TASK OBJECTIVE
For each numbered statement, say yes or no to whether it agrees with the llama.cpp error thread, and quote the thread's deciding words.
1. The poster sets "n_gpu_layers" to 25 when loading the model.
2. The poster's layout check reported that the two tensors have different layouts.
3. The reply suggests the system may be out of memory.

SOURCE TEXT below:

Reputation: 1
I am using Mistral 77b-instruct model with llama-index and load the model using llamacpp, and when I am trying to run multiple inputs or prompts ( open 2 website and send 2 prompts) , and it give me this errors:
**GGML_ASSERT: D:\a\llama-cpp-python\llama-cpp-python\vendor\llama.cpp\ggml-backend.c:314: ggml_are_same_layout(src, dst) && "cannot copy tensors with different layouts"**
I have tried to use the code to check, it return that the layout is same
def same_layout(tensor1, tensor2):
return tensor1.flags.f_contiguous == tensor2.flags.f_contiguous
and tensor1.flags.c_contiguous == tensor2.flags.c_contiguous
tensor_a = np.random.rand(3, 4) # Creating a tensor
tensor_b = np.random.rand(3, 4) # Creating another tensor
print(same_layout(tensor_a, tensor_b))
and this is how i load for my model
llm = LlamaCPP(
#model_url='https://huggingface.co/TheBloke/Mistral-7B-Instruct-v0.2-GGUF/resolve/main/mistral-7b-instruct-v0.2.Q4_K_M.gguf',
model_path="C:/Users/ASUS608/AppData/Local/llama_index/models/mistral-7b-instruct-v0.1.Q4_K_M.gguf",
temperature=0.3,
max_new_tokens=512,
context_window=4096,
generate_kwargs={},
model_kwargs={"n_gpu_layers": 25},
messages_to_prompt=messages_to_prompt,
#completion_to_prompt=completion_to_prompt,
verbose=True,
)
What happen?
*update, and the next error is
**GGML_ASSERT: D:\a\llama-cpp-python\llama-cpp-python\vendor\llama.cpp\ggml-cuda.cu:352: ptr == (void *) (pool_addr + pool_used)**
Upvotes: 0
Views: 409
Reputation: 11
This error suggests that your system is possibly out of memory. I tried to use a 30b model once on my m1 pro macbook with 16GB RAM, llama cpp raised the same error.

End of SOURCE TEXT.
DATASET ENTRIES below:

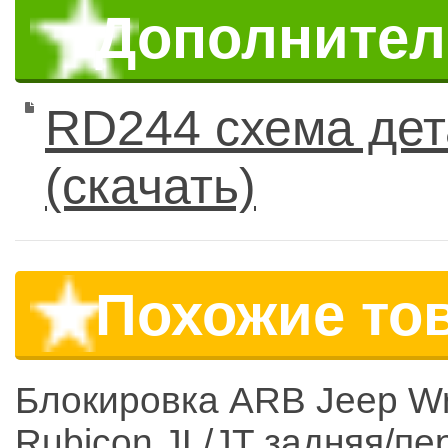
Дополните
RD244 схема дет
(скачать)
Похожие то
Блокировка ARB Jeep Wr
Rubicon JL/JT задняя/пе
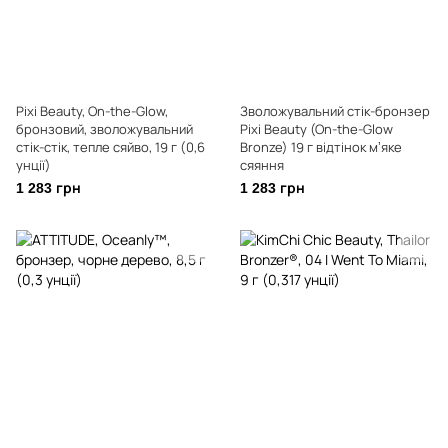
Pixi Beauty, On-the-Glow,
Зволожувальний стік-бронзер
бронзовий, зволожувальний
Pixi Beauty (On-the-Glow
стік-стік, тепле сяйво, 19 г (0,6
Bronze) 19 г відтінок мʼяке
унції)
сяяння
1 283 грн
1 283 грн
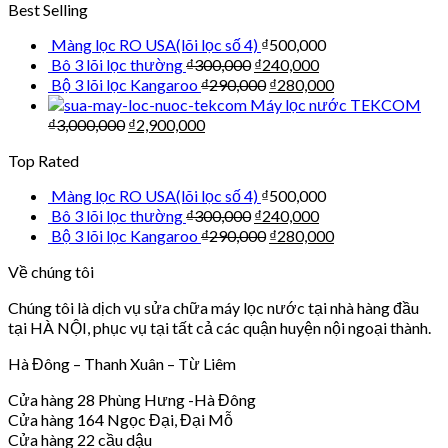
Best Selling
Màng lọc RO USA(lõi lọc số 4)
₫
500,000
Bô 3 lõi lọc thường
₫
300,000
₫
240,000
Bộ 3 lõi lọc Kangaroo
₫
290,000
₫
280,000
Máy lọc nước TEKCOM
₫
3,000,000
₫
2,900,000
Top Rated
Màng lọc RO USA(lõi lọc số 4)
₫
500,000
Bô 3 lõi lọc thường
₫
300,000
₫
240,000
Bộ 3 lõi lọc Kangaroo
₫
290,000
₫
280,000
Về chúng tôi
Chúng tôi là dịch vụ sửa chữa máy lọc nước tại nhà hàng đầu
tại HÀ NỘI, phục vụ tại tất cả các quận huyện nội ngoại thành.
Hà Đông – Thanh Xuân – Từ Liêm
Cửa hàng 28 Phùng Hưng -Hà Đông
Cửa hàng 164 Ngọc Đại, Đại Mỗ
Cửa hàng 22 cầu dậu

End of DATASET ENTRIES.

ANSWER SPACE
1. Yes: "model_kwargs={"n_gpu_layers": 25},"
2. No: "it return that the layout is same"
3. Yes: "This error suggests that your system is possibly out of memory."